Recently Florida and Arkansas made it a requirement for those engaging in virtual currency activities to obtain money transmission licenses in their respective jurisdictions.

  • In August, the Florida Office of Financial Regulation (OFR) issued an industry alert stating that a person engaged in the business of selling virtual currency in Florida must obtain a license under the state’s money transmission law.  The OFR cited a recent Florida state court decision holding that virtual currency fell within the definitions of “monetary value” and “payment instrument” for the purposes of being a “money transmitter” under Florida’s money transmission statute.  Consistent with this decision, the OFR stated that persons engaged in the business of selling virtual currency must obtain a license under the state’s money transmission law. The OFR’s industry alert notes “As of January 1, 2022, anyone conducting unlicensed money transmitter activity (including selling virtual currency) without having submitted an application to the OFR for a money services business license may be subject to administrative fines or penalties and possible criminal prosecution.”
  • Earlier this year, Arkansas amended the state’s money transmission statute to expressly address virtual currency activities by, among other things, including “virtual currency” within the definition of “money transmission” activity and thereby making it subject to licensing under Arkansas’s money transmission statue. The amended statute further extends certain reporting and recordkeeping requirements to virtual currency obligations of the licensee, by for example, requiring licensees to retain records for at least five years for each virtual currency obligation sold or paid.
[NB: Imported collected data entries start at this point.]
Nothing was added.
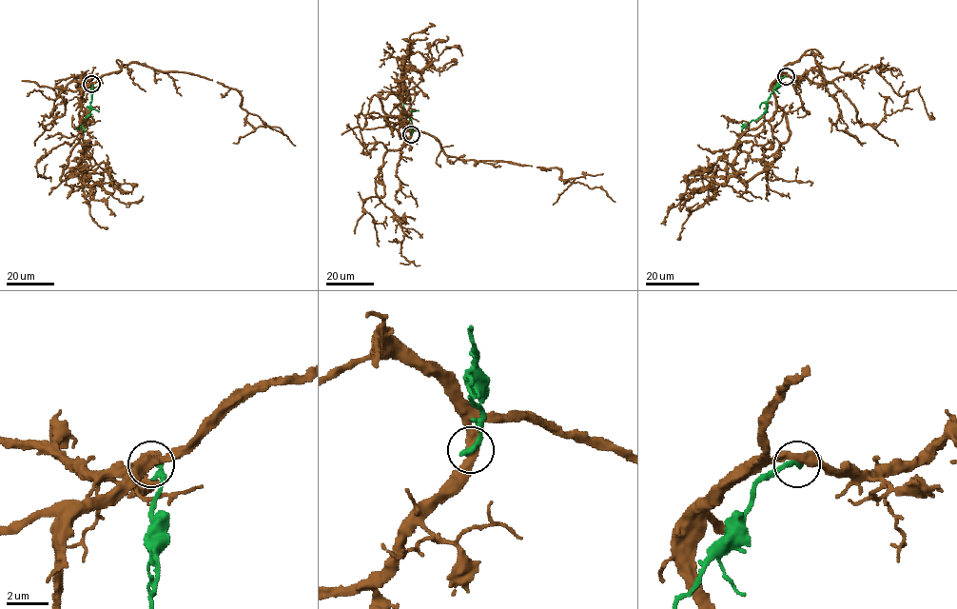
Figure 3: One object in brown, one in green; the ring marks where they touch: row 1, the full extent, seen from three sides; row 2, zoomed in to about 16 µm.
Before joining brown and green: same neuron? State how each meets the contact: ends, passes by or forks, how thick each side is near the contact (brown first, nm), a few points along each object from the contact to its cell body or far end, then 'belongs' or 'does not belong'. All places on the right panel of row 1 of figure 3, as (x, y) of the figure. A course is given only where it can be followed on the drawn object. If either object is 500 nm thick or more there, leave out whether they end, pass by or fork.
brown passes by; green ends there; 440 nm thick on the brown side, 300 nm on the other; brown runs (786, 75), (782, 70), (786, 66), (814, 53), (846, 130), (862, 146); green runs (786, 76), (771, 94), (766, 111), (741, 127); does not belong

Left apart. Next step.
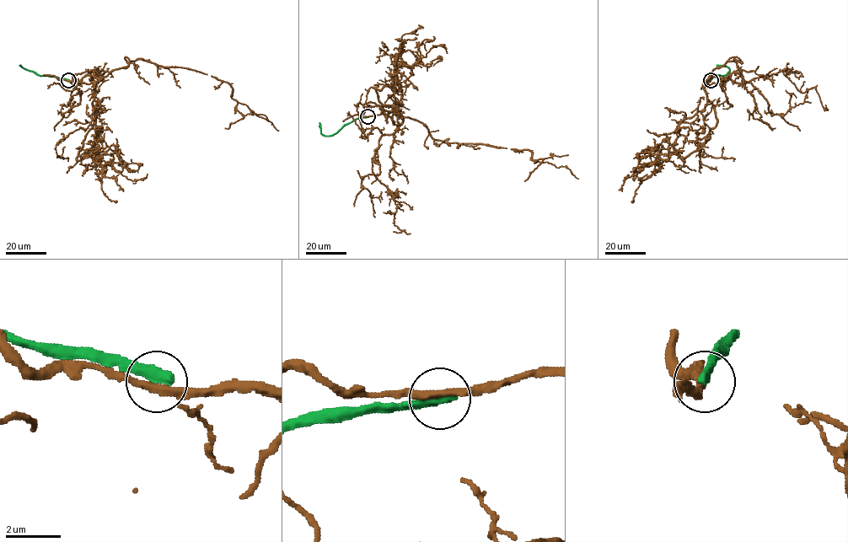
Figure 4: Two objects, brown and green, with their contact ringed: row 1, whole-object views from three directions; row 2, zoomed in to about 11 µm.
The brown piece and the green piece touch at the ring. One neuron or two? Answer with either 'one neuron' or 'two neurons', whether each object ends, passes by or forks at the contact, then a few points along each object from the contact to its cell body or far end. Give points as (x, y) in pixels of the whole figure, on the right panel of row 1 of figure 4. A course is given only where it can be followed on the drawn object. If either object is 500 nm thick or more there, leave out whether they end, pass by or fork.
two neurons; brown passes by; green ends; course brown (711, 80), (707, 83), (705, 82), (715, 68), (736, 60), (743, 84), (761, 115), (760, 119), (772, 130); course green (711, 80), (714, 77), (724, 75), (729, 70), (716, 65)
Putting It Into Practice:  With limited regulatory uniformity with respect to how companies are treated in their money transmission businesses among states, the added layer of offering virtual currencies brings with it more uncertainty and responsibility.  In addition to the Florida and Arkansas actions noted above, California’s DFPI released two recent opinion letters (see here and here) examining whether the sale and purchase of bitcoin through ATMs/kiosks is subject to licensure under the California Money Transmission Act (MTA).  In each instance, because the companies’ activities were limited to selling bitcoin, DFPI determined that an MTA license was not required because the activities “do[] not involve the sale or issuance of a payment instrument, the sale or issuance of stored value, or receiving money for transmission.”  Suffice it to say that companies operating in the virtual currency industry will need to keep abreast of changes in state laws and ensure that their compliance protocols take into account differing statutory constructs.

However, there’s also some optimism that additional uniformity may be on the horizon.  On September 9, the Conference of State Bank Supervisors released the Uniform Money Transmission Modernization Act to, in part, replace 50 sets of state-specific money transmitter laws and rules with a single set of nationwide standards.  Noticeably, the uniform act includes an article on virtual currency making it clear that virtual currency is included in money transmission when received for transmission.

Because enactment of a uniform law in each state could take time, companies will have to continue to wrestle with uncertainties in the near-term, which includes monitoring the money transmissions laws and regulatory guidance of each state in which they intend to conduct business.